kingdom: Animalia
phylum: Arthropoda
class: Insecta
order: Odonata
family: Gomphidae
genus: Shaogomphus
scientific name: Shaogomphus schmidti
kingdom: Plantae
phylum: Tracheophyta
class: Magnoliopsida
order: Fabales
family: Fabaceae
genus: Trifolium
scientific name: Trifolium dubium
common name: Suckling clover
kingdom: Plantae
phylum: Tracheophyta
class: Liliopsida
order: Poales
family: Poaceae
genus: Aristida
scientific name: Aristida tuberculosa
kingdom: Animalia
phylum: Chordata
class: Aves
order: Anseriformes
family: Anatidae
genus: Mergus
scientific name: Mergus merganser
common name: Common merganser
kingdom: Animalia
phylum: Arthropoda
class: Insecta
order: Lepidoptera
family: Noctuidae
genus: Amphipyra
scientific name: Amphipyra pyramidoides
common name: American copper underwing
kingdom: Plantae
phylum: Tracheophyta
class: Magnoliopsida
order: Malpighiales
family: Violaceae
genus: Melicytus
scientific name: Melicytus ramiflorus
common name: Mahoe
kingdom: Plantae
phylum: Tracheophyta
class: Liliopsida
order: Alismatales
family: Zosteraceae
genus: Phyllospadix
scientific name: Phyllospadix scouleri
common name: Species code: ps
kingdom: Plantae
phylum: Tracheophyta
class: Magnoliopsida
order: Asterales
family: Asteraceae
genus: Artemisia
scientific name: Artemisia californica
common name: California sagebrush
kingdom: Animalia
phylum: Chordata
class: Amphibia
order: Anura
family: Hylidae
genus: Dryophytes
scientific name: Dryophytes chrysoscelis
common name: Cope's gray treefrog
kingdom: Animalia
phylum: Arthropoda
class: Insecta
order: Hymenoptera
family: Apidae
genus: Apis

Task instructions =>
Output every line of the material above as a numbered list, omitting any blank lines.

Written response =>
1. kingdom: Animalia
2. phylum: Arthropoda
3. class: Insecta
4. order: Odonata
5. family: Gomphidae
6. genus: Shaogomphus
7. scientific name: Shaogomphus schmidti
8. kingdom: Plantae
9. phylum: Tracheophyta
10. class: Magnoliopsida
11. order: Fabales
12. family: Fabaceae
13. genus: Trifolium
14. scientific name: Trifolium dubium
15. common name: Suckling clover
16. kingdom: Plantae
17. phylum: Tracheophyta
18. class: Liliopsida
19. order: Poales
20. family: Poaceae
21. genus: Aristida
22. scientific name: Aristida tuberculosa
23. kingdom: Animalia
24. phylum: Chordata
25. class: Aves
26. order: Anseriformes
27. family: Anatidae
28. genus: Mergus
29. scientific name: Mergus merganser
30. common name: Common merganser
31. kingdom: Animalia
32. phylum: Arthropoda
33. class: Insecta
34. order: Lepidoptera
35. family: Noctuidae
36. genus: Amphipyra
37. scientific name: Amphipyra pyramidoides
38. common name: American copper underwing
39. kingdom: Plantae
40. phylum: Tracheophyta
41. class: Magnoliopsida
42. order: Malpighiales
43. family: Violaceae
44. genus: Melicytus
45. scientific name: Melicytus ramiflorus
46. common name: Mahoe
47. kingdom: Plantae
48. phylum: Tracheophyta
49. class: Liliopsida
50. order: Alismatales
51. family: Zosteraceae
52. genus: Phyllospadix
53. scientific name: Phyllospadix scouleri
54. common name: Species code: ps
55. kingdom: Plantae
56. phylum: Tracheophyta
57. class: Magnoliopsida
58. order: Asterales
59. family: Asteraceae
60. genus: Artemisia
61. scientific name: Artemisia californica
62. common name: California sagebrush
63. kingdom: Animalia
64. phylum: Chordata
65. class: Amphibia
66. order: Anura
67. family: Hylidae
68. genus: Dryophytes
69. scientific name: Dryophytes chrysoscelis
70. common name: Cope's gray treefrog
71. kingdom: Animalia
72. phylum: Arthropoda
73. class: Insecta
74. order: Hymenoptera
75. family: Apidae
76. genus: Apis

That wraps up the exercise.